### [What to work on]
Copy the rows below word for word, from the start of the first row through the line containing "ماموریت […]", including both of those lines.

*** Data records Section Begins ***

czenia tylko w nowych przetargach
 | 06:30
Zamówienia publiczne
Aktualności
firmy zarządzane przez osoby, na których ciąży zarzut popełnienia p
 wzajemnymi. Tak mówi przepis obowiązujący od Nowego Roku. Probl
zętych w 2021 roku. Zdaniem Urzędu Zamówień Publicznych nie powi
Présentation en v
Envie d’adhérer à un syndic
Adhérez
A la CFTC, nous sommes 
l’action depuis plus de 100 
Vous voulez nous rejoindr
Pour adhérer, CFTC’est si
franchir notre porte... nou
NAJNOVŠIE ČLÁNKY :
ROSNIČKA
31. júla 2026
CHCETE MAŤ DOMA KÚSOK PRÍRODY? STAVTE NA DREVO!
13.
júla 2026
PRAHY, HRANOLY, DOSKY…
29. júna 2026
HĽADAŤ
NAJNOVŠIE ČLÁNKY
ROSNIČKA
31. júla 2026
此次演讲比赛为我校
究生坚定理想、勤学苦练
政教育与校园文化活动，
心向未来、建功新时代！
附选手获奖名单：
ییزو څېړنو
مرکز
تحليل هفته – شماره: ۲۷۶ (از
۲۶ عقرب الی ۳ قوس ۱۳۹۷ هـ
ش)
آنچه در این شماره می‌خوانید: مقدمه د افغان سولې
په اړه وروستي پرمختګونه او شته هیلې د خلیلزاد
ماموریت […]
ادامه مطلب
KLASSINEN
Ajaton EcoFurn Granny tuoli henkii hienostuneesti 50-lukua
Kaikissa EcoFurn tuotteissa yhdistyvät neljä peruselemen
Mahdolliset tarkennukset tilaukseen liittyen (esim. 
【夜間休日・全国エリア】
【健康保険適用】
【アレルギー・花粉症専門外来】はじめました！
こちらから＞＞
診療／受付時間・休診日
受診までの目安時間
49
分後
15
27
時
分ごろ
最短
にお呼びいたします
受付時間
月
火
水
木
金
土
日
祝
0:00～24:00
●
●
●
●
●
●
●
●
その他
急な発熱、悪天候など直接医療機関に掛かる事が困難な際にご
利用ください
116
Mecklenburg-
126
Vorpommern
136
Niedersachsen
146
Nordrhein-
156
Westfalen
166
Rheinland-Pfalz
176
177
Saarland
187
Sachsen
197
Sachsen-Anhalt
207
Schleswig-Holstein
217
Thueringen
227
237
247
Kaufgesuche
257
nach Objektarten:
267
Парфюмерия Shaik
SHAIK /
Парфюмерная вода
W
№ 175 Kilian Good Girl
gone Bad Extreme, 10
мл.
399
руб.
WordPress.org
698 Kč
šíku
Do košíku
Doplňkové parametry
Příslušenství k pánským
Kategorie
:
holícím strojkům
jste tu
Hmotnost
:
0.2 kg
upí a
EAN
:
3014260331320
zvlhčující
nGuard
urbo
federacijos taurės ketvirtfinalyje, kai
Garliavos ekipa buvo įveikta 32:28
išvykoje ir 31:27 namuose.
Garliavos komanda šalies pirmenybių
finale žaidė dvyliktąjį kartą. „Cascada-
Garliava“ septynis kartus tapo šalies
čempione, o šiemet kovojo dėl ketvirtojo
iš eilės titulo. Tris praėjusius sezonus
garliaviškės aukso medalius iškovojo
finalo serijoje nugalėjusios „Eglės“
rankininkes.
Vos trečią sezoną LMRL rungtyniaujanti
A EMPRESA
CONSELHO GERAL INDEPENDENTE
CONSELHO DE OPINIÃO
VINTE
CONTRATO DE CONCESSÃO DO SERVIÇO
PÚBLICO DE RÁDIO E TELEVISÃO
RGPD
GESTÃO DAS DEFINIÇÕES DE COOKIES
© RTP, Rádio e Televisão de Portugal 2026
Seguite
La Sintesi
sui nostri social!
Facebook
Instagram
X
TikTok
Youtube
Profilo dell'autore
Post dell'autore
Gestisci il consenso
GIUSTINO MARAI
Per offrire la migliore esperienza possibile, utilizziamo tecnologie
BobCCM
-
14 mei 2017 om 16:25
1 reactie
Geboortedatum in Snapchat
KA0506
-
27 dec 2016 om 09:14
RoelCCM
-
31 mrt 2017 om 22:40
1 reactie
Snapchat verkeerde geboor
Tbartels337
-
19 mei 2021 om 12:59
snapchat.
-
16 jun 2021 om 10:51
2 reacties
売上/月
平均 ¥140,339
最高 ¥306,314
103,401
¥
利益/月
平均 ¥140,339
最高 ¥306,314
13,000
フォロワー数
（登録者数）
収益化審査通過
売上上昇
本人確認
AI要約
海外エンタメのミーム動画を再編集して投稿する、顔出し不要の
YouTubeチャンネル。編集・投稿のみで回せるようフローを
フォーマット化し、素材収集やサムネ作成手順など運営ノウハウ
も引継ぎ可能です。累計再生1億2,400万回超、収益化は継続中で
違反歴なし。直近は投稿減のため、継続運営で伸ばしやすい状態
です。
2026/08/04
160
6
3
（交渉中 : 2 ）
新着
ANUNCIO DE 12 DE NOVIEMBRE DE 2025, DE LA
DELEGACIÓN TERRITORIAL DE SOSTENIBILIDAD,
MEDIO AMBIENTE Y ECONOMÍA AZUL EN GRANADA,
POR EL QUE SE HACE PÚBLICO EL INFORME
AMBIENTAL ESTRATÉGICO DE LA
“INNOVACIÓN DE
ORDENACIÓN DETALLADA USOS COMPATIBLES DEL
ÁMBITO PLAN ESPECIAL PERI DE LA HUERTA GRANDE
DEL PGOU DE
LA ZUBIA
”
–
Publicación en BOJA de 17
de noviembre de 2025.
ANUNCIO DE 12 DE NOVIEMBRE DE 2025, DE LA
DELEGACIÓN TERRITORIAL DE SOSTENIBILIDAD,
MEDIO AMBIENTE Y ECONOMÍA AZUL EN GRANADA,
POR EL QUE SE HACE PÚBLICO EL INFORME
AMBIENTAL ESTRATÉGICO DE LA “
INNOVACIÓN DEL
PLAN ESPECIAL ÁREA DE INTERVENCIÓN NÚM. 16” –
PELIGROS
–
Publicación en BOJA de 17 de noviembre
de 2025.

*** Data records Section Ends ***

### [Solution to the exercise]
czenia tylko w nowych przetargach
 | 06:30
Zamówienia publiczne
Aktualności
firmy zarządzane przez osoby, na których ciąży zarzut popełnienia p
 wzajemnymi. Tak mówi przepis obowiązujący od Nowego Roku. Probl
zętych w 2021 roku. Zdaniem Urzędu Zamówień Publicznych nie powi
Présentation en v
Envie d’adhérer à un syndic
Adhérez
A la CFTC, nous sommes 
l’action depuis plus de 100 
Vous voulez nous rejoindr
Pour adhérer, CFTC’est si
franchir notre porte... nou
NAJNOVŠIE ČLÁNKY :
ROSNIČKA
31. júla 2026
CHCETE MAŤ DOMA KÚSOK PRÍRODY? STAVTE NA DREVO!
13.
júla 2026
PRAHY, HRANOLY, DOSKY…
29. júna 2026
HĽADAŤ
NAJNOVŠIE ČLÁNKY
ROSNIČKA
31. júla 2026
此次演讲比赛为我校
究生坚定理想、勤学苦练
政教育与校园文化活动，
心向未来、建功新时代！
附选手获奖名单：
ییزو څېړنو
مرکز
تحليل هفته – شماره: ۲۷۶ (از
۲۶ عقرب الی ۳ قوس ۱۳۹۷ هـ
ش)
آنچه در این شماره می‌خوانید: مقدمه د افغان سولې
په اړه وروستي پرمختګونه او شته هیلې د خلیلزاد
ماموریت […]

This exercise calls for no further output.